'Labyrinth of Lies' is stiff but examines a historically neglected subject
'Lies' is conventional but its story of how the 1963-1965 Frankfurt Auschwitz trials had Germans prosecuting Germans is an important one.
Heike Ulrich/Claussen+Wöbke+Putz Filmproduktion
Unlike the well-known Nuremberg war-crime trials, the 1963-65 Frankfurt Auschwitz trials had Germans prosecuting Germans. How these trials came about, in the face of both fierce resistance and willful disinterest, is the core of “Labyrinth of Lies,” directed and co-written (with Elisabeth Bartel) by Giulio Ricciarelli. It’s a somewhat stiff and conventional piece of work, but it examines an important, and historically neglected, subject.
Johann Radmann (Alexander Fehling), the film’s main protagonist, is first introduced to us as a new hire in the public prosecutor’s office. (He is a composite of three real-life prosecutors who participated in the Frankfurt trials.) Chafing for more ambitious assignments than handling traffic violations, he forms an alliance with Thomas Gnielka (André Szymanski), a crusading journalist who wants to expose an unpunished ex-Nazi teaching at one of the local schools. (A friend of Gnielka’s, an Auschwitz survivor, is the one who first recognizes the man, who brutalized him in the camp.)
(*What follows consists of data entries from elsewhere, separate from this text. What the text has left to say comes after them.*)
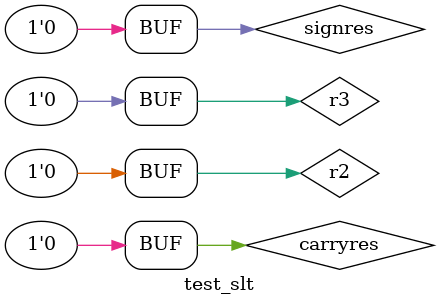
<source format=v>
`timescale 1ns / 1ps


module test_slt;

	// Inputs
	reg r2;
	reg r3;
	reg signres;
	reg carryres;

	// Outputs
	wire out;

	// Instantiate the Unit Under Test (UUT)
	slt uut (
		.out(out), 
		.r2(r2), 
		.r3(r3), 
		.signres(signres), 
		.carryres(carryres)
	);

	initial begin
		// Initialize Inputs
		r2 = 0;
		r3 = 0;
		signres = 0;
		carryres = 0;

		// Wait 100 ns for global reset to finish
		#100;
        
		// Add stimulus here
		signres = 1; carryres = 1; r2 = 1; r3 = 1; #5;
		signres = 1; carryres = 1; r2 = 1; r3 = 0; #5;
		signres = 1; carryres = 1; r2 = 0; r3 = 1; #5;
		signres = 1; carryres = 1; r2 = 0; r3 = 0; #5;
		signres = 1; carryres = 0; r2 = 1; r3 = 1; #5;
		signres = 1; carryres = 0; r2 = 1; r3 = 0; #5;
		signres = 1; carryres = 0; r2 = 0; r3 = 1; #5;
		signres = 1; carryres = 0; r2 = 0; r3 = 0; #5;
		signres = 0; carryres = 1; r2 = 1; r3 = 1; #5;
		signres = 0; carryres = 1; r2 = 1; r3 = 0; #5;
		signres = 0; carryres = 1; r2 = 0; r3 = 1; #5;
		signres = 0; carryres = 1; r2 = 0; r3 = 0; #5;
		signres = 0; carryres = 0; r2 = 1; r3 = 1; #5;
		signres = 0; carryres = 0; r2 = 1; r3 = 0; #5;
		signres = 0; carryres = 0; r2 = 0; r3 = 1; #5;
		signres = 0; carryres = 0; r2 = 0; r3 = 0; #5;

	end
      
endmodule


</source>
Radmann’s discovery that the teacher was a member of the Waffen SS in Auschwitz stirs little interest among his associates, one of whom tells him: “The public sector is full of Nazis, and none of them has anything to worry about.” Radmann’s righteousness, and seeming naiveté, is mocked by the other lawyers, except for the prosecutor general, Fritz Bauer (the late Gert Voss, the marvelous German character actor to whom the film is dedicated), who encourages him to press on.
What Radmann uncovers, after a mammoth search through the archives of the US Army Document Center, is that thousands of former Nazis returned to postwar civilian life unrepentant and unpunished – as if the entire nation had turned a blind eye to its atrocious past. But because of the statute of limitations on non-capital war crimes, he must first prove murder against those he seeks to prosecute.
Radmann’s growing awareness of the enormity of the crimes he uncovers, corroborated by eyewitness testimonies, leads him to pursue higher-echelon criminals such as Josef Mengele. His prosecutorial zeal becomes obsessive. When he confronts the past of the father of his girlfriend (Friederike Becht), and eventually that of his own father, his self-created identity as righteous crusader is badly shaken.
The film tackles a great subject: How was it that Germany, in the wake of World War II, willfully buried the sins of its past? The subject is far too large for the rather dutiful treatment it receives here. If Radmann had come across a bit less nobly, if his ambition carried more careerist overtones, he might have registered with more complexity. Radmann also glosses over the way American officials, in an effort to forge a cold-war alliance with Germany, also turned a somewhat blind eye to the former Nazis in its midst.
But at least the film brings up a disturbing piece of history without sensationalizing it. And it does believably portray why so many Germans, with the war at last over and the economy beginning to boom, preferred to forget what many claimed they never knew. Grade: B- (Rated R for a scene of sexuality.)